═══ Records provided
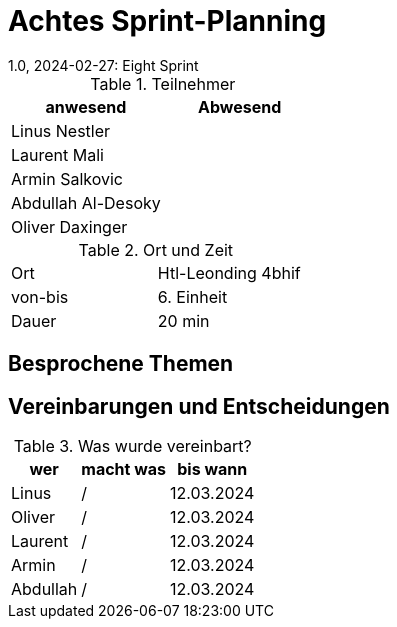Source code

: = Achtes Sprint-Planning
1.0, 2024-02-27: Eight Sprint
ifndef::imagesdir[:imagesdir: images]
:icons: font
//:sectnums:    // Nummerierung der Überschriften / section numbering
//:toc: left


.Teilnehmer
|===
|anwesend | Abwesend

|Linus Nestler
|

|Laurent Mali
|

|Armin Salkovic
|


|Abdullah Al-Desoky
|

|Oliver Daxinger
|

|===

.Ort und Zeit
[cols=2*]
|===
|Ort
|Htl-Leonding 4bhif

|von-bis
| 6. Einheit
|Dauer
| 20 min
|===

== Besprochene Themen



== Vereinbarungen und Entscheidungen

.Was wurde vereinbart?
[%autowidth]
|===
|wer |macht was |bis wann

| Linus
a|
/
| 12.03.2024

| Oliver
a|
/
| 12.03.2024

| Laurent
a|
/
| 12.03.2024

| Armin
a|
/
| 12.03.2024

| Abdullah
a|
/
| 12.03.2024

|

=== test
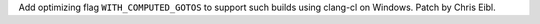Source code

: Add optimizing flag ``WITH_COMPUTED_GOTOS`` to support such builds using
clang-cl on Windows. Patch by Chris Eibl.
══════
● **Prompt**
An exact copy of every entry, minus the pictures, is what you should return.

● **Solution to the problem**
Source code

: = Achtes Sprint-Planning
1.0, 2024-02-27: Eight Sprint
ifndef::imagesdir[:imagesdir: images]
:icons: font
//:sectnums:    // Nummerierung der Überschriften / section numbering
//:toc: left


.Teilnehmer
|===
|anwesend | Abwesend

|Linus Nestler
|

|Laurent Mali
|

|Armin Salkovic
|


|Abdullah Al-Desoky
|

|Oliver Daxinger
|

|===

.Ort und Zeit
[cols=2*]
|===
|Ort
|Htl-Leonding 4bhif

|von-bis
| 6. Einheit
|Dauer
| 20 min
|===

== Besprochene Themen



== Vereinbarungen und Entscheidungen

.Was wurde vereinbart?
[%autowidth]
|===
|wer |macht was |bis wann

| Linus
a|
/
| 12.03.2024

| Oliver
a|
/
| 12.03.2024

| Laurent
a|
/
| 12.03.2024

| Armin
a|
/
| 12.03.2024

| Abdullah
a|
/
| 12.03.2024

|

=== test
Source code

: Add optimizing flag ``WITH_COMPUTED_GOTOS`` to support such builds using
clang-cl on Windows. Patch by Chris Eibl.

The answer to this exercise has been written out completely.